With sincere apologies to Casey Stengel, recent manufacturing failures in pharma industry make this question every bit as pertinent as when it was formulated about the 1962 Mets.
Genzyme. J&J's McNeil. Abbott. Amgen. Not exactly neophytes to the manufacturing and quality control of critical products serving the healthcare market. Yet all have experienced problems in their manufacturing resulting in recalls, and in some cases shortages, and illness.
What's more? Many of these instances have been marked by a seemingly leisurely attitude in senior management toward getting to the bottom of the issues. Or worse, lack of transparency in dealing with the problem with the patient base - lack of availability information, dealyed or phantom recalls, and stonewalling regulators.

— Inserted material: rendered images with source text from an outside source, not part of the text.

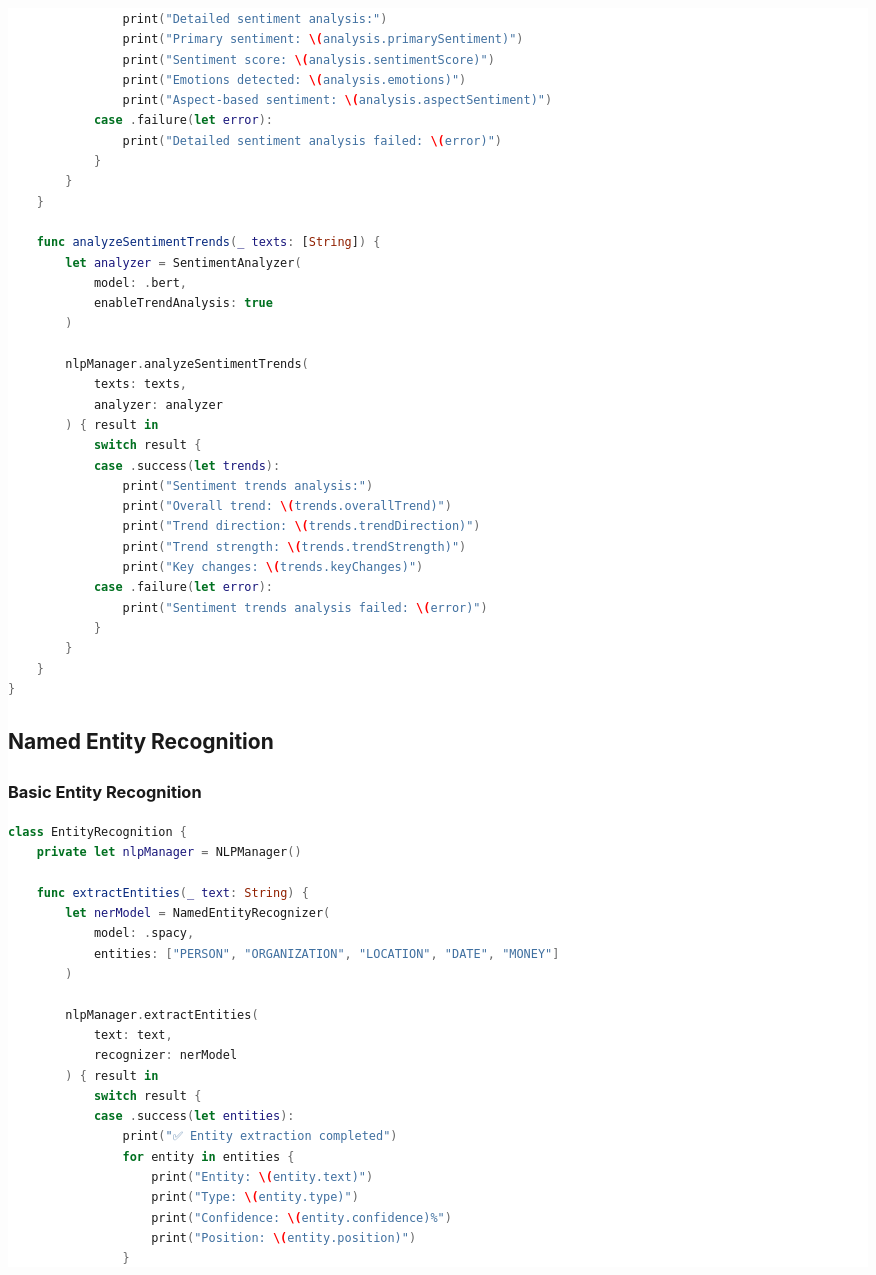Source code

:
 ```swift
                print("Detailed sentiment analysis:")
                print("Primary sentiment: \(analysis.primarySentiment)")
                print("Sentiment score: \(analysis.sentimentScore)")
                print("Emotions detected: \(analysis.emotions)")
                print("Aspect-based sentiment: \(analysis.aspectSentiment)")
            case .failure(let error):
                print("Detailed sentiment analysis failed: \(error)")
            }
        }
    }
    
    func analyzeSentimentTrends(_ texts: [String]) {
        let analyzer = SentimentAnalyzer(
            model: .bert,
            enableTrendAnalysis: true
        )
        
        nlpManager.analyzeSentimentTrends(
            texts: texts,
            analyzer: analyzer
        ) { result in
            switch result {
            case .success(let trends):
                print("Sentiment trends analysis:")
                print("Overall trend: \(trends.overallTrend)")
                print("Trend direction: \(trends.trendDirection)")
                print("Trend strength: \(trends.trendStrength)")
                print("Key changes: \(trends.keyChanges)")
            case .failure(let error):
                print("Sentiment trends analysis failed: \(error)")
            }
        }
    }
}
```

## Named Entity Recognition

### Basic Entity Recognition

```swift
class EntityRecognition {
    private let nlpManager = NLPManager()
    
    func extractEntities(_ text: String) {
        let nerModel = NamedEntityRecognizer(
            model: .spacy,
            entities: ["PERSON", "ORGANIZATION", "LOCATION", "DATE", "MONEY"]
        )
        
        nlpManager.extractEntities(
            text: text,
            recognizer: nerModel
        ) { result in
            switch result {
            case .success(let entities):
                print("✅ Entity extraction completed")
                for entity in entities {
                    print("Entity: \(entity.text)")
                    print("Type: \(entity.type)")
                    print("Confidence: \(entity.confidence)%")
                    print("Position: \(entity.position)")
                }
```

Results? Loss of consumer confidence or anger among patients who are without their needed medications. Plant closings and job losses for those employees. Senior management resignations (albeit too little too late). Proxy fights. Consent Decrees. And even an acquisition attempt (which could go hostile) in play.
Like most things. It would appear that this would come down to fundamentals. Companies need to go back to spring training and work on basics of attention to detail, institution and adherence to strong quality systems - but even more importantly a return to responsibility, forthrightness and a commitment to ethics at the top. These are ethical businesses correct?
Posted by Bruce Lehr September 27th 2010.